Les chiffres montrent au passage que les mangas et les Bandes dessinées ne sont pas, contrairement à ce qu’on entend communément, la première, mais la quatorzième source de lecture des personnes sondées par le CNL. À noter également que depuis plus de 10 ans, je lis quasiment tous mes livres sur écran (y compris mon mobile, qui est mon média préféré) et que, sauf preuve du contraire, cela ne m’a pas rendu idiot. Je n’ai pas non plus de problème de mémorisation, au contraire, car les annotations sont facilitées.
D’ailleurs, tous les gros lecteurs que je connais se sont également mis à la liseuse, pour des raisons pratiques. Pour ma part, c’est également pour des motifs médicaux, car mes yeux ne sont hélas plus capables de suivre un texte sur papier avec les lumières indirectes qui sont devenues la norme aujourd’hui. Ce qui ne m’encourage pas à relire mes anciens livres, pourtant nombreux, au point de remplir les nombreuses bibliothèques de la maison.
À noter également que si je suis devenu plus gros lecteur aujourd’hui, je ne lisais quasiment pas avant l’âge de 15 ans, sauf sous la contrainte. Par ailleurs, abonné à quatre quotidiens, je ne lisais jamais non plus les journaux avant mes 30 ans. Il faut donc rester prudent et laisser aux jeunes la possibilité de grandir, ce qu’ils ne manqueront pas de faire, comme nous avant eux.

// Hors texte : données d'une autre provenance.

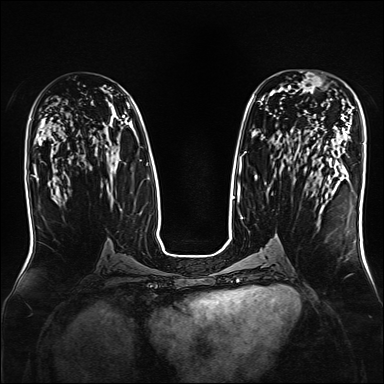
Breast MRI, one axial slice; slice 86 of 160 in the series (ordered by position); dynamic contrast-enhanced series, time point 2 of 7 at this slice position (early post-contrast); 1.5 T; TE 2.3 ms, TR 5.2 ms; 1 mm slice thickness; 384 × 384 image matrix, field of view 330 × 330 mm. Female patient.
Structures marked on this image (semi-automatic segmentation, software-assisted and operator-edited):
- enhancing-tissue mask used for the functional tumour volume (all voxels passing the contrast-enhancement thresholds inside the analysis volume; usually the tumour): bounding box <293,71,332,100> (left, top, right, bottom; pixels)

Enfin, il faut noter que nos recherches n’ont pas permis de trouver de chiffres avant 1980 en France ni avant 1940 aux États-Unis.
Des chiffres évasifs
Il est donc très difficile d’affirmer péremptoirement qu’il y a moins de lecteurs en 2024 qu’il n’y en avait, par exemple, au début du siècle dernier, où un nombre important de personnes, notamment en France, ne savaient pas lire. À titre d’exemple, le baromètre du CNL cité plus haut n’existe que depuis 2015.
Les suites statistiques disponibles ne sont tout simplement pas suffisantes pour dénoncer un « déclin », même si elles le sont pour constater que la lecture d’ouvrages longs n’est pas le passe-temps de la majorité de nos concitoyens.

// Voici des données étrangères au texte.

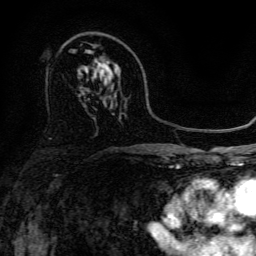
Breast MRI, one axial slice. Position 86 of 134 along the scan axis. Cropped to one breast. Dynamic contrast-enhanced series, time point 2 of 6 at this slice position (early post-contrast). 3 T. TE 4.7 ms, TR 9 ms. 1.2 mm slice thickness. 256 × 256 image matrix, field of view 170 × 170 mm. Female patient.
Structures marked on this image (semi-automatically segmented with operator editing):
- enhancing-tissue mask used for the functional tumour volume (all voxels passing the contrast-enhancement thresholds inside the analysis volume; usually the tumour): bounding box (x1, y1, x2, y2) in pixels: (97, 59, 113, 74)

En fait, il est probable que la lecture n’ait jamais été un fait majoritaire et c’est peut-être cela dont il faut se lamenter et contre lequel je me bats constamment quand j’enseigne, en incitant les élèves à lire et se cultiver.
Quel lecteur n’aura jamais été incité à la lecture par un autre lecteur, plus passionné que lui, et qui lui aura montré la voie? À nous de captiver jeunes et moins jeunes autour de nous.